Bien que la tradition populaire locale ait longtemps daté l'exploitation de la mine de plomb argentifère d'Alligny-en-Morvan de l'époque gallo-romaine, les
historiens en attribuent aujourd'hui la découverte au sieur Gaspard
Quarré d'Alligny, seigneur du village en 1640.
Ce dernier tente l'exploitation de la
mine, mais après y avoir investi 1200 livres il n'en n'en retire qu'un lingot d'argent valant 50 écus, soit seulement 150 livres... Plus tard Jean Lombard, premier
fondeur de canons de la province du Nivernais, peut exploiter sur autorisation de Louis XV la mine d'Alligny de 1734 à 1742, avant de l'abandonner . L'activité est alors reprise par l'inspecteur des mines Paulin du Boulet, mais là encore, la rentabilité n'est pas au rendez-vous .
Maret, duc de Bassano, la rouvre autour de 1855, mais
l'extraction manuelle du minerai reste longue et difficile et son transport très cher : il faut conduire le minerai brut en chars à boeufs jusqu'à
Chagny pour le transborder sur le canal du Centre. Le duc de Bassano se limite à l'exploitation les parties accessibles avant de stopper l'extraction. Le terrain dit "champ de la mine" est alors vendu et converti à l'agriculture.
En 1910, un groupement de petits investisseurs locaux, reprend l'idée, et en 1912, la montagne est creusée d'est en ouest et la nouvelle installation minière (telle que sur la photo) est bénite par l'abbé Charrault,
curé d'Alligny. Mais la guerre de 14-18 arrive et faute de main d'oeuvre et de matériel il faut encore une fois suspendre l'activité: on noie la mine pendant 5 ans.
En 1919, la guerre est finie, mais l'ancienne société n'a plus les fonds nécessaires pour sa remise en état des installations; on doit les céder à un
consortium :les Dubonnet, qui exploitent la mine jusqu'en 1928 en engageant des travaux d'ampleur. Une ligne à haute
tension vient alimenter la mine en électricité et un embranchement particulier est implanté sur la ligne de chemine de fer du "Tacot" qui relie Nevers à Saulieu. L'usine est modernisée pour pouvoir broyer et concasser sur place le minerai de plomb, qui est séparé de sa
gangue de baryte, et trié pour la fonderie par une "laverie". Des moulins et des fours traitent aussi cette baryte qui peut être fournie directement à ses utilisateurs pour la production de différents produits chimiques, peintures, mastics, isolants , disques de gramophone... Des spécialistes pensent d'ailleurs que la revente de la baryte triée peut à elle seule absorber toutes les charges d'exploitation de la mine.
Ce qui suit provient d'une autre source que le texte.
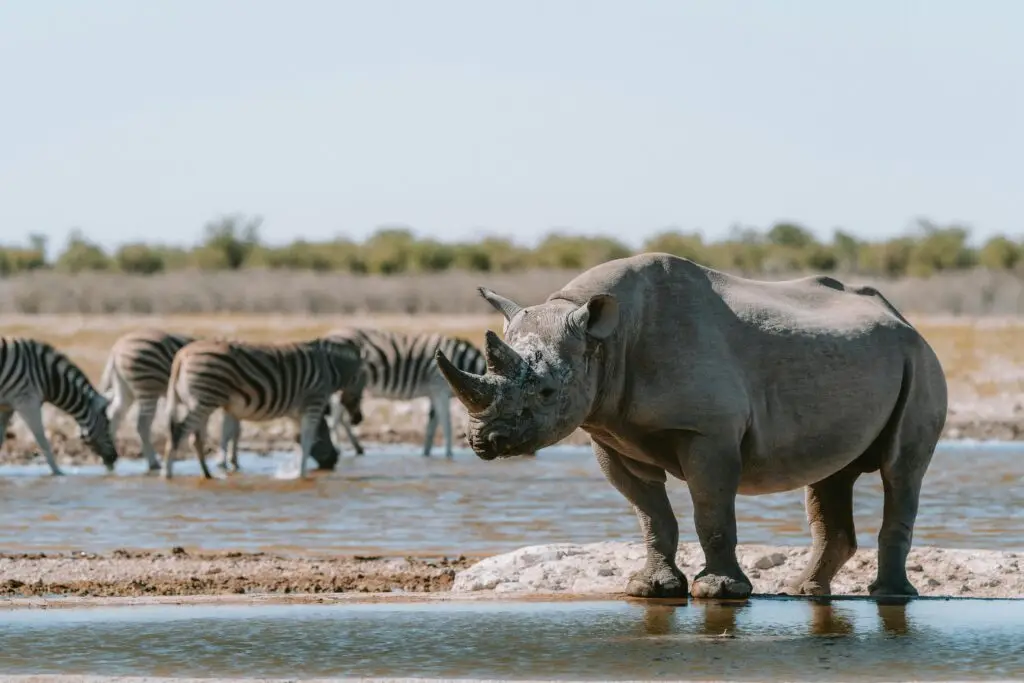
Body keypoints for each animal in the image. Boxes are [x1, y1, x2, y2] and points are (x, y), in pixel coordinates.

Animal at [0, 335, 118, 475]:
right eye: (107, 424)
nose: (115, 458)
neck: (47, 377)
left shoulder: (7, 407)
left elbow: (0, 438)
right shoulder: (27, 402)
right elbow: (42, 440)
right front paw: (57, 473)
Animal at [98, 329, 344, 473]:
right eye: (323, 435)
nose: (333, 461)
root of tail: (117, 347)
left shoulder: (233, 404)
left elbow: (233, 431)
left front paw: (231, 461)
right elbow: (230, 431)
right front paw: (225, 462)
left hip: (126, 389)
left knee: (114, 415)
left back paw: (109, 458)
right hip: (147, 387)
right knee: (143, 424)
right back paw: (154, 463)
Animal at [161, 337, 366, 481]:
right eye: (362, 388)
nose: (358, 419)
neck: (330, 369)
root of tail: (181, 356)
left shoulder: (296, 411)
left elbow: (299, 439)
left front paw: (294, 472)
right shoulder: (314, 401)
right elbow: (307, 440)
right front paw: (301, 475)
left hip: (199, 402)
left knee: (195, 438)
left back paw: (207, 474)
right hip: (204, 400)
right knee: (178, 433)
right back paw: (167, 475)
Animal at [323, 327, 491, 458]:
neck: (462, 366)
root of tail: (331, 335)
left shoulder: (434, 393)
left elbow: (431, 426)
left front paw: (426, 454)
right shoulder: (440, 390)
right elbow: (446, 425)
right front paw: (449, 455)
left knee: (342, 417)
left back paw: (358, 448)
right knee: (335, 418)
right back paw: (338, 449)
En 1928, les Dubonnet cèdent l'affaire à la Société Minière de France.
La mine compte alors plus d'une centaine d'ouvriers au fond et à la surface, supervisés par quelques cadres formés d'abord localement. Plusieurs dizaines d'ouvriers étrangers sous contrat y travaillent périodiquement:
Italiens , Polonais, Yougoslaves, Espagnols, Marocains. pour lesquels on construit à proximité une cité ouvrière, avec 7 bâtiments en bois, dont l'un de 40 m sur 12 et un autre de 32 m sur 10, avec leur toit en ardoises et en "everite" ' ( c'est à dire du fibrociment bien amianté...)
En 1929, le puits central de la mine a 115 m de profondeur. De là partent plusieurs galeries d'une longueur totale de 4,5 km. Le puits est
couronné par un chevalement métallique de 17 m de hauteur, muni des équipements de sécurité des mines: cage à double compartiment, étagée avec parachute, treuil électrique... "
Pendant les années 1928-1929, pendant les
travaux d'aménagement, 3 tonnes de plomb sortent par jour, triées et prêtes à être fondues. Quand à l'argent, on en extrait , selon les endroit, de 0,200 à 3 kg par tonne de
plomb.
Au début de 1930, au moment où la mine, bien aménagée, commence à atteindre son meilleur rendement, c'est la crise: le cours mondial des métaux s'effondre. La Direction de la compagnie par ailleurs engagée dans des placements peu sûrs hésite... avant de décider la fermeture, qui sera celle-là définitive. La mine est de nouveau noyée, probablement avec une bonne partie du matériel ( rails , tuyaux, wagonnets...) L'ensemble est adjugé en trois lots pour la somme totale de seulement 171 832 Fr ( la mine et ses travaux avait coûté plusieurs millions de francs de l'époque ) . K. Nibling, entrepreneur de travaux publics, rachète les terrains et se sert d'une partie des
galeries pour entreposer des explosifs. En 1959,il exploite encore les sables provenant des "laveries" du minerai.